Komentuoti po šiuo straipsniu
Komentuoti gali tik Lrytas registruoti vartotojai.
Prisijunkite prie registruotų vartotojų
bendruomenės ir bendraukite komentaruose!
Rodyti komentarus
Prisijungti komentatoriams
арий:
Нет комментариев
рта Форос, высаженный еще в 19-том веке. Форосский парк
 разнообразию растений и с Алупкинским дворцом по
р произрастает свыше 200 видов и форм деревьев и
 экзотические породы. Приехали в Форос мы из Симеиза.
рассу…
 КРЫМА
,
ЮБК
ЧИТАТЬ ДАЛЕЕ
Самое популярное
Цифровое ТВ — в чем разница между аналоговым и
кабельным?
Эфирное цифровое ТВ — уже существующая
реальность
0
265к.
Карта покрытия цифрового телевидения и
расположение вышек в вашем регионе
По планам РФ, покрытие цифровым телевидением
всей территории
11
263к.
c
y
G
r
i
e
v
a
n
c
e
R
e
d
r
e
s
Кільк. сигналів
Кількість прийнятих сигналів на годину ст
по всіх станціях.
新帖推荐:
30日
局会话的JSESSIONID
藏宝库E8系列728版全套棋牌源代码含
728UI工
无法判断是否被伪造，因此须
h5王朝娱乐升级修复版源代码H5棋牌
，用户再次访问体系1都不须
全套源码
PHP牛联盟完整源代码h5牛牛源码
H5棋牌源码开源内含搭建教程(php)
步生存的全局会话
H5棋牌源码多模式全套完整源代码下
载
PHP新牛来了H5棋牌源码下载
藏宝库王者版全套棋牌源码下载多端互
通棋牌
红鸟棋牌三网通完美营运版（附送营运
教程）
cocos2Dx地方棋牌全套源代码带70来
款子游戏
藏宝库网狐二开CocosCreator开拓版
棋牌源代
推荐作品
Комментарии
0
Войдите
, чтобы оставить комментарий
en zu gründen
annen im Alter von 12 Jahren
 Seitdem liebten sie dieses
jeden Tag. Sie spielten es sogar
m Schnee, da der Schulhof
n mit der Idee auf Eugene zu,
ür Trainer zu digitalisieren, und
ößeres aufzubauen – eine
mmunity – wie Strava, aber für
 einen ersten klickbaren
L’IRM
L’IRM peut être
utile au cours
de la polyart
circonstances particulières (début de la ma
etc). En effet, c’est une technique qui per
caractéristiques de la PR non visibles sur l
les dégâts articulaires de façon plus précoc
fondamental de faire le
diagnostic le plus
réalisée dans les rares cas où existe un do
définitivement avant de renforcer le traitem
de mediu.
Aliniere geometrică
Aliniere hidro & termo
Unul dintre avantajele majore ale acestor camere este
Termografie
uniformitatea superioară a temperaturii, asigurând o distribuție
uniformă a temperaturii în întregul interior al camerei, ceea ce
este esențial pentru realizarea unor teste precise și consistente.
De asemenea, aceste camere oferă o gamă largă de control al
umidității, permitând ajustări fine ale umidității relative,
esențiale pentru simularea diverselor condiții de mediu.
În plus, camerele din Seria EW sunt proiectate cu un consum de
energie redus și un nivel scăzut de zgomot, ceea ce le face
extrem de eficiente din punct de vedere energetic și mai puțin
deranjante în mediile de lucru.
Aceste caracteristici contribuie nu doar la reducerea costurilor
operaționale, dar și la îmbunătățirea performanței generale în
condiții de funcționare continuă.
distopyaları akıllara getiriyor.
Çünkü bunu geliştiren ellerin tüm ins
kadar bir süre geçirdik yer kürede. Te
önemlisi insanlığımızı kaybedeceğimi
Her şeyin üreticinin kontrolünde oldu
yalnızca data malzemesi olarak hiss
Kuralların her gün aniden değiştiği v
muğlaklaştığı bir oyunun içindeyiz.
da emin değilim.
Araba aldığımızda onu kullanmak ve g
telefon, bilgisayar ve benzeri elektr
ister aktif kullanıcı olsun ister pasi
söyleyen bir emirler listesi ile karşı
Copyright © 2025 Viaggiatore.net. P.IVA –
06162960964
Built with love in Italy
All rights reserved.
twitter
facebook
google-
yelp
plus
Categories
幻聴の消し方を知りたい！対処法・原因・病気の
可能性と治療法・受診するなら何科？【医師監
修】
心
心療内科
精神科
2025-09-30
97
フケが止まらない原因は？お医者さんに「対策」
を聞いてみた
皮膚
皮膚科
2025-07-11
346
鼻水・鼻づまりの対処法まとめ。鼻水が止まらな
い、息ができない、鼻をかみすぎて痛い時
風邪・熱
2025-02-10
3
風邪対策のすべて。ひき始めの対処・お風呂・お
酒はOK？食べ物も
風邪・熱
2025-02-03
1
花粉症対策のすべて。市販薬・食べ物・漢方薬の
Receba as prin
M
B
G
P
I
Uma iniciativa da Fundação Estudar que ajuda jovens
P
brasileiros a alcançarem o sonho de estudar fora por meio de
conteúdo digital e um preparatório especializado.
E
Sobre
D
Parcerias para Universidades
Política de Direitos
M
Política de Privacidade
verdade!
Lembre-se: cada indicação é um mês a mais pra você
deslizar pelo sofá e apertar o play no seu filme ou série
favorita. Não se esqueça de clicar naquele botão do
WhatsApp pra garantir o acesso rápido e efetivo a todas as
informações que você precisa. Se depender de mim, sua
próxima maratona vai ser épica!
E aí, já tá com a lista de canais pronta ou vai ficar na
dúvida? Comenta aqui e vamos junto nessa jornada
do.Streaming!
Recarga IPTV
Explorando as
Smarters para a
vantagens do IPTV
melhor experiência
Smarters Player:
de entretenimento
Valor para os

**Exercise**
Using the entries above, output exactly the lines between the line holding "PHP牛联盟完整源代码h5牛牛源码" and the line holding "este esențial pentru", end lines included, and nothing more.

**Your solution**
PHP牛联盟完整源代码h5牛牛源码
H5棋牌源码开源内含搭建教程(php)
步生存的全局会话
H5棋牌源码多模式全套完整源代码下
载
PHP新牛来了H5棋牌源码下载
藏宝库王者版全套棋牌源码下载多端互
通棋牌
红鸟棋牌三网通完美营运版（附送营运
教程）
cocos2Dx地方棋牌全套源代码带70来
款子游戏
藏宝库网狐二开CocosCreator开拓版
棋牌源代
推荐作品
Комментарии
0
Войдите
, чтобы оставить комментарий
en zu gründen
annen im Alter von 12 Jahren
 Seitdem liebten sie dieses
jeden Tag. Sie spielten es sogar
m Schnee, da der Schulhof
n mit der Idee auf Eugene zu,
ür Trainer zu digitalisieren, und
ößeres aufzubauen – eine
mmunity – wie Strava, aber für
 einen ersten klickbaren
L’IRM
L’IRM peut être
utile au cours
de la polyart
circonstances particulières (début de la ma
etc). En effet, c’est une technique qui per
caractéristiques de la PR non visibles sur l
les dégâts articulaires de façon plus précoc
fondamental de faire le
diagnostic le plus
réalisée dans les rares cas où existe un do
définitivement avant de renforcer le traitem
de mediu.
Aliniere geometrică
Aliniere hidro & termo
Unul dintre avantajele majore ale acestor camere este
Termografie
uniformitatea superioară a temperaturii, asigurând o distribuție
uniformă a temperaturii în întregul interior al camerei, ceea ce
este esențial pentru realizarea unor teste precise și consistente.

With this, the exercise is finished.